The 2040ies will bring fully automated and autonomous factories. These factories need no human workers and can be reconfigured to produce different things using software. AIs will also revolutionise medicine, ranging from expert systems used for diagnosis to surgical robots. Quantum computing will break current encryption systems including blockchain.

These developments go hand in hand with pervasive sensor networks to measure all sort of things. These sensors are used to optimise energy and food systems and feed the AIs with information. They will also lead to deep surveillance. China is already using a social credit system which scores individuals depending on their behaviour. Certain privileges (such as high-speed travel) are only available to people with a high enough score.

Covington pointed out that the truly big big data companies are mostly based in the US and China, the only two European big data companies are SAP and ing. Covington reckons that the attitude towards risk and investment in Europe makes it difficult to create new multi-billion companies. China is investing huge amounts of money in infrastructure in Eurasia through their Belt and Road Initiative. Our future looks distinctly Chinese.

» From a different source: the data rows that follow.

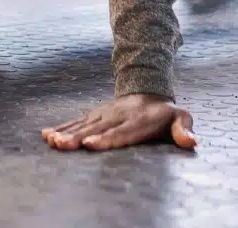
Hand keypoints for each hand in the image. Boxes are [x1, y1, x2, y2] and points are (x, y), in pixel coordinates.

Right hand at [42, 94, 195, 151]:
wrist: (146, 91)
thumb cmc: (165, 114)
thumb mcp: (181, 117)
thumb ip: (184, 129)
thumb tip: (191, 142)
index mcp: (138, 120)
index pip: (121, 132)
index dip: (106, 139)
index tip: (90, 145)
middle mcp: (117, 116)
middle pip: (96, 129)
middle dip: (78, 138)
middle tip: (63, 145)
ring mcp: (103, 115)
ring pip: (82, 125)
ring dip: (65, 133)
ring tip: (52, 141)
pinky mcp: (93, 116)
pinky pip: (75, 122)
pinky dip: (60, 128)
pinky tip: (46, 135)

I am very worried about the way software systems are put together especially as they increase in complexity. Programming Sucks is an excellent article on software engineering (or the lack of it). Another aspect of our complex society is that we more and more depend on the frictionless operation of our society. There is potential for things to go spectacularly wrong. It gets very terrifying when we add vulnerability to cyber attacks on these critical infrastructures. These attacks will be made even bigger due to the monoculture of systems. For example, the social credit system built by the Chinese will be a desirable target as it would allow the subversion of an entire continent. Distributed systems using blockchain technology will help until quantum computing comes along.

One aspect was not touched at all: all these technologies reduce the need for human labour. What will all the people do that are no longer required to work? It is clear that it will hit the factory floor workers and delivery and taxi drivers. But it will also hit many white collar workers whose jobs can be automated. As a society we need to spend more effort on social jobs, such a looking after our kids and teaching them and looking after the vulnerable and old.

Howard Covington's talk finished with the prediction of collapse in 2050 due to climate change. A member of the audience asked why collapse when the technologies should allow us to reduce emissions of climate gases. Covington's answer was vested interests will get in the way.

In any case it is clear that technology evolution will accelerate over the next decades and we will face huge changes.